One could use a high per connection timeout and an additional timeout for read() for long running connections. Something along these lines:
async with client.get(download_url, timeout=long_timout) as resp:
try:
...
new_data = await asyncio.wait_for(resp.content.read(self.CHUNK_SIZE),
per_read_timeout)
...
except asyncio.TimeoutError:
...
Related issues
Updated by dalley almost 7 years ago
- Sprint/Milestone set to 47
- Triaged changed from No to Yes
Updated by jortel@redhat.com almost 7 years ago
- Sprint/Milestone changed from 53 to 54
Updated by jortel@redhat.com over 6 years ago
- Sprint Candidate changed from No to Yes
Updated by bmbouter over 6 years ago
- Related to Issue #3918: DeclarativeVersion cannot sync longer than 5 minutes or a timeout error is raised added
Updated by bmbouter over 6 years ago
- Status changed from NEW to CLOSED - WONTFIX
FYI, In the aiohttp docs now (3.3.2) I see additional options named ['total', 'connect', 'sock_connect', 'sock_read']: https://aiohttp.readthedocs.io/en/stable/client_quickstart.html#timeouts
gmbnomis I can see how the plugin writer can do things that make no sense with those types of options. I think they are aiohttp options, so there isn't much Pulp can do to resolve them. aiohttp could have some sanity validation added though, if it doesn't already do that. I recently filed an issue in upstream aiohttp and it was a good experience. Their tracker is here: https://github.com/aio-libs/aiohttp/issues/
In terms of what Pulp can do for this, I can only see closing this as WONTFIX since we aren't in control of those options. It's good to leave here as a reference though and WONTFIX will do that. gmbnomis, if you have other ideas of what should happen please post.
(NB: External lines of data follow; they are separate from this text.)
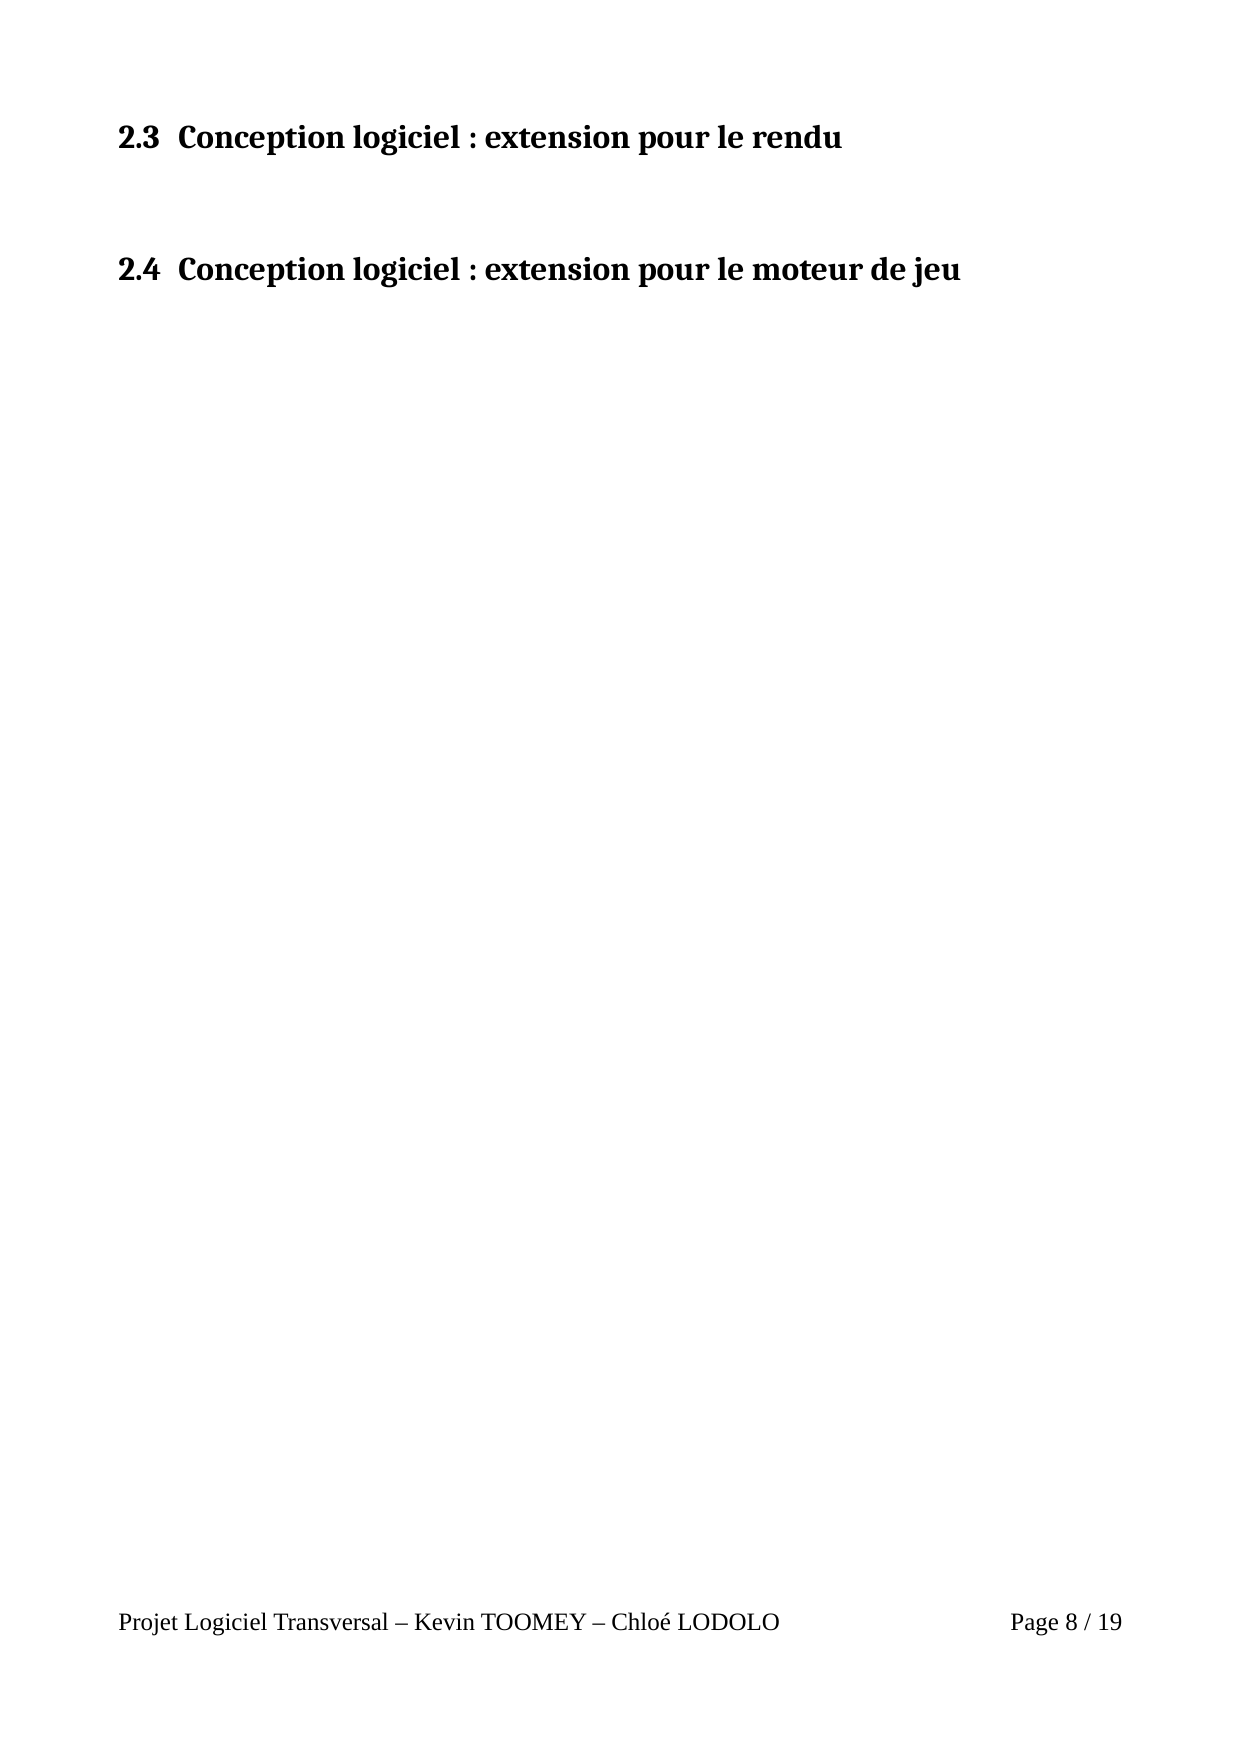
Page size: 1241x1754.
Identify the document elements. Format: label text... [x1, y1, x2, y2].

subtitle Conception logiciel : extension pour le moteur de jeu [118, 250, 1122, 288]
subtitle Conception logiciel : extension pour le rendu [118, 118, 1122, 156]
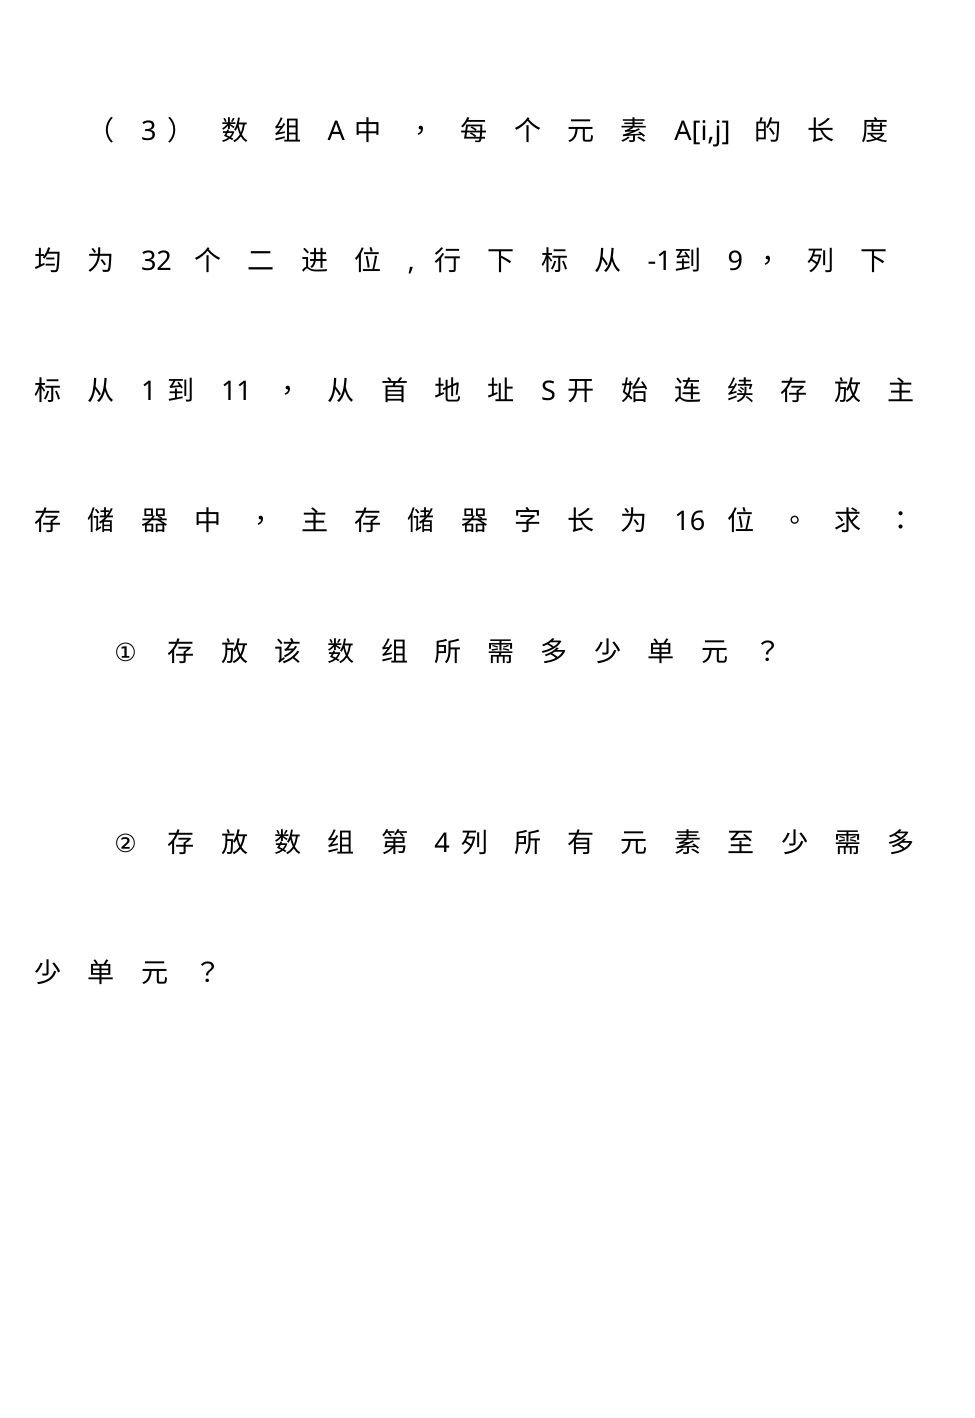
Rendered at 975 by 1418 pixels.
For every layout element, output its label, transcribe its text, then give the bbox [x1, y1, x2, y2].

I just don't see another option.
Updated by gmbnomis over 6 years ago
bmbouter This issue is not about preventing plugin writers from doing stupid things (life experience tells me that this would be futile...). It was intended as a kind of "heads up" that aiohttp timeouts seem not to be made for long downloads (at that time at least). And apparently that is what happened in #3918.
According to the documentation you linked, the sock_read
timeout seems to implement the timeout implemented by the wait_for
in the code I posted above. Thus, there should be no need for this anymore.
Nevertheless, I think Pulp should have sane default timeout definitions in the downloader for the typical use case (in order to ease the life of plugin writers). Probably, a very long or no total timeout. Connection and read timeouts should probably be in the range of seconds (or minutes?). Are there proven nectar default timeout settings you could reuse?